In the Scratch inspired visual programming environments beloved of many of my colleagues, differently shaped and coloured blocks limit how programming blocks can be joined together to ensure syntactic correctness. The following screenshot from another Block.ly inspired programming environment, Open RobertaLab, further groups different sorts of functional blocks in a colour coded command palette:

Whilst these environments do often provide a code view, it’s often not possible to keep track of the intermediate state or the state transformations applied by each block:

(I’m not sure if OpenBuild(?), which I’m guessing is the OU’s fork of MIT Scratch, that’s about to be used in our new level 1 course, offers a code view?)

That is, whilst the block style interfaces help maintain syntactic correctness but doesn’t allow you to monitor changes in state from applying a particular block, using the notebook style does let you inspect the effect of applying a particular operation.

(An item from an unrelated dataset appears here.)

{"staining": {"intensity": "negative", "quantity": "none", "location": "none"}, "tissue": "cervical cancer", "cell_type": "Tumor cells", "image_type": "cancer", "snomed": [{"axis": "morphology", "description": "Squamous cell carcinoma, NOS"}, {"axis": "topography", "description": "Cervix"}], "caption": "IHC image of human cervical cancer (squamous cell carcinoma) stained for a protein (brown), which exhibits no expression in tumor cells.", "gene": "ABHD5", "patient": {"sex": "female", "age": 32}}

In many ways, the notebook view is like an exploded step tracer that lets you keep track of the state of a linear programme as it works its way through a series of sequential steps.

That’s another feature of what I’m calling ‘scripting’ – information processing recipes that get a thing done by transforming stuff into other stuff.

(I can hear my colleagues now – “Ah yes, all notebooks are good for is one-shot linear programmes”. Whatever. If a line of code calls a function repeatedly, you don’t necessarily need to see the output of the function at each step (though you could display that if you wanted to); what is important is that you can see how the function works in a one shot mode (and maybe test it with various parameters) and also see what the overall effect is by applying it however times in the particular cell that calls it repeatedly.)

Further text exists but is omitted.